Gerow hopes to offer perspective through trail challenges

My daughter, Penelope, was born fourteen years ago, and this is the first season she decided to try mountain biking. She grew up covered in greasy chain marks, being pulled in blanketed trailers behind me on training rides, and I haven’t been in a hurry to indoctrinate her with the dirtbag flag. I feel like she needed to come by it on her own if there is any chance she would enjoy MTB culture and sport.

Thanks in large part to her stepmom’s natural teaching gift, Penelope leapt onto the trail this season with a level of fervor and grit that I hadn’t previously seen from her. She quickly learned about scrapes and bruises, and she’s now advancing to drops and jumps. Like any teenager on the trail, she wants to ride like Myriam Nicole by tomorrow, and, impressively, she’s also putting in the skills work to create a solid base for those coming acrobatics.

A primary reason I’m stoked for my kiddo to enjoy trails is that it gives her grounds to spend more time in nature. The more time we spend in the forest, the more we will appreciate and protect that natural environment. Given her generational penchant for screen-time, there are barriers between her and the trees that I didn’t have as a kid. Mountain biking has piqued her interest in all sorts of flora and fauna outside the home and phone, and her stoke for getting dirty all day is steadily growing. It’s heartwarming to see her appreciating and learning about the world alongside the trails, and I hope she carries that forward through life.

I’ve repeated ad nauseam that I love how progression in mountain biking has no end goal. It’s all in the current and future process. There will forever be new things to learn and others to improve, higher hills to climb, and steeper ramps to launch. These endless challenges present allegories that we can filter our lives through. When things feel hard in our relationships or at work we can look to the trials we have overcome on the trail for reminders of what we’re capable of and how life’s difficulties eventually soften and become manageable. In this way, mountain biking is a life skills toolkit for kids, whether they realize it or not.

Most mountain bikers I’ve met have a core friend group who all have bike-packed garages. This sport has provided me with more community than anything else in my life, and I want that to be true for my daughter, no matter how deep she decides to dig her trail career. She’s already using her ability to ride tricky trails as cultural capital with friends, sharing her pride around overcoming fear and learning skills. She gets to feel cool as a mountain biker and has something cherished to share on her social media channels. She’s consistently looking for other kids who ride and occasionally scheming ways to get other girls on bikes, which should eventually pile into a large loving community she can support and be supported by.
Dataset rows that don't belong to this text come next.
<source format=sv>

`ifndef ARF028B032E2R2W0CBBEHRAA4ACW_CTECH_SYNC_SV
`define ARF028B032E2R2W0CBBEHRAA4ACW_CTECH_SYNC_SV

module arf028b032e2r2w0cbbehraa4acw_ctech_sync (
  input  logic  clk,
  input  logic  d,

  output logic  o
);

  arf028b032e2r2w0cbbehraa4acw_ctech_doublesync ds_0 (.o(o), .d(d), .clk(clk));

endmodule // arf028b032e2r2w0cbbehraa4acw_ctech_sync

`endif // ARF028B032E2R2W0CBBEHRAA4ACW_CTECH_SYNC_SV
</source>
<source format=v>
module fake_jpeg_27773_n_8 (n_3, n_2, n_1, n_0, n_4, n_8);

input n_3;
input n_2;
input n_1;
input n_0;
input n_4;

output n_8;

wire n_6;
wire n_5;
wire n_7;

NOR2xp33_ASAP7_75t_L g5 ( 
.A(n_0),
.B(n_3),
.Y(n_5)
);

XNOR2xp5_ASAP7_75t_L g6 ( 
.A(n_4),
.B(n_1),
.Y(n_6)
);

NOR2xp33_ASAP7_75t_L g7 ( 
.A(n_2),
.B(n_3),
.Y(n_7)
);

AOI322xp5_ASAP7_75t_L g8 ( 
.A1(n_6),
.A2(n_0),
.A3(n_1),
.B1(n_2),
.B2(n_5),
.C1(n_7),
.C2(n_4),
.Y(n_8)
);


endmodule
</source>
A patently obvious piece of the MTB puzzle for kids is that the sport is a sport. It allows them to learn about their competitive spirit, to build strength and endurance toward their riding goals, to fail and then ride again, to experience improvements and gains, and to generally feel healthier than they might have playing video games in the basement. Penelope’s decidedly active and health-conscious stepmom and I have worked hard to exemplify a healthy relationship to fun-physical-fitness for our kiddo that she is starting to embrace as her own. I have no doubt that her ability to conflate fun outdoor activities with feeling good will serve her as an adult.
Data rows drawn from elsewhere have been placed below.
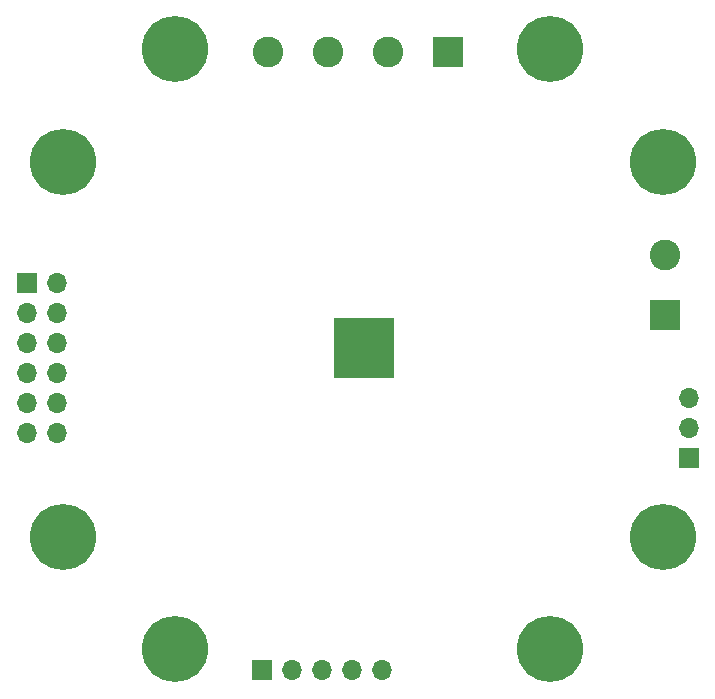
<source format=gbr>
%TF.GenerationSoftware,KiCad,Pcbnew,8.0.1*%
%TF.CreationDate,2024-04-05T15:31:18-07:00*%
%TF.ProjectId,TMC2240Breakout,544d4332-3234-4304-9272-65616b6f7574,rev?*%
%TF.SameCoordinates,Original*%
%TF.FileFunction,Soldermask,Bot*%
%TF.FilePolarity,Negative*%
%FSLAX46Y46*%
G04 Gerber Fmt 4.6, Leading zero omitted, Abs format (unit mm)*
G04 Created by KiCad (PCBNEW 8.0.1) date 2024-04-05 15:31:18*
%MOMM*%
%LPD*%
G01*
G04 APERTURE LIST*
%ADD10R,1.700000X1.700000*%
%ADD11O,1.700000X1.700000*%
%ADD12C,5.600000*%
%ADD13R,2.600000X2.600000*%
%ADD14C,2.600000*%
G04 APERTURE END LIST*
D10*
%TO.C,J13*%
X97000000Y-130300000D03*
D11*
X99540000Y-130300000D03*
X97000000Y-132840000D03*
X99540000Y-132840000D03*
X97000000Y-135380000D03*
X99540000Y-135380000D03*
X97000000Y-137920000D03*
X99540000Y-137920000D03*
X97000000Y-140460000D03*
X99540000Y-140460000D03*
X97000000Y-143000000D03*
X99540000Y-143000000D03*
%TD*%
D12*
%TO.C,J10*%
X141275000Y-161275000D03*
%TD*%
%TO.C,J5*%
X100000000Y-120000000D03*
%TD*%
%TO.C,J12*%
X141275000Y-110475000D03*
%TD*%
%TO.C,J6*%
X100000000Y-151750000D03*
%TD*%
D13*
%TO.C,J4*%
X132620000Y-110695000D03*
D14*
X127540000Y-110695000D03*
X122460000Y-110695000D03*
X117380000Y-110695000D03*
%TD*%
D12*
%TO.C,J8*%
X150800000Y-151750000D03*
%TD*%
%TO.C,J9*%
X109525000Y-161275000D03*
%TD*%
%TO.C,J7*%
X150800000Y-120000000D03*
%TD*%
D13*
%TO.C,J3*%
X151000000Y-133000000D03*
D14*
X151000000Y-127920000D03*
%TD*%
D10*
%TO.C,J1*%
X153000000Y-145080000D03*
D11*
X153000000Y-142540000D03*
X153000000Y-140000000D03*
%TD*%
D12*
%TO.C,J11*%
X109525000Y-110475000D03*
%TD*%
D10*
%TO.C,J2*%
X116920000Y-163000000D03*
D11*
X119460000Y-163000000D03*
X122000000Y-163000000D03*
X124540000Y-163000000D03*
X127080000Y-163000000D03*
%TD*%
G36*
X128043039Y-133219685D02*
G01*
X128088794Y-133272489D01*
X128100000Y-133324000D01*
X128100000Y-138176000D01*
X128080315Y-138243039D01*
X128027511Y-138288794D01*
X127976000Y-138300000D01*
X123124000Y-138300000D01*
X123056961Y-138280315D01*
X123011206Y-138227511D01*
X123000000Y-138176000D01*
X123000000Y-133324000D01*
X123019685Y-133256961D01*
X123072489Y-133211206D01*
X123124000Y-133200000D01*
X127976000Y-133200000D01*
X128043039Y-133219685D01*
G37*
M02*

</source>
Penelope is also learning to negate harmful gender norms and to assert herself in a traditionally male-dominated culture through mountain biking. She loves the fact that she’s faster and braver than the boys, and that she has loads of positive female athletes to look up to as role models. She sees women in the burgeoning slopestyle and freeride scene as people she wants to ride like and be like, and I couldn’t be happier for her to have those strong examples to look toward. As a staunch feminist parent, seeing my kiddo stand in her truth as a strong and confident young person despite gendered expectations brings me a mountain of gratitude.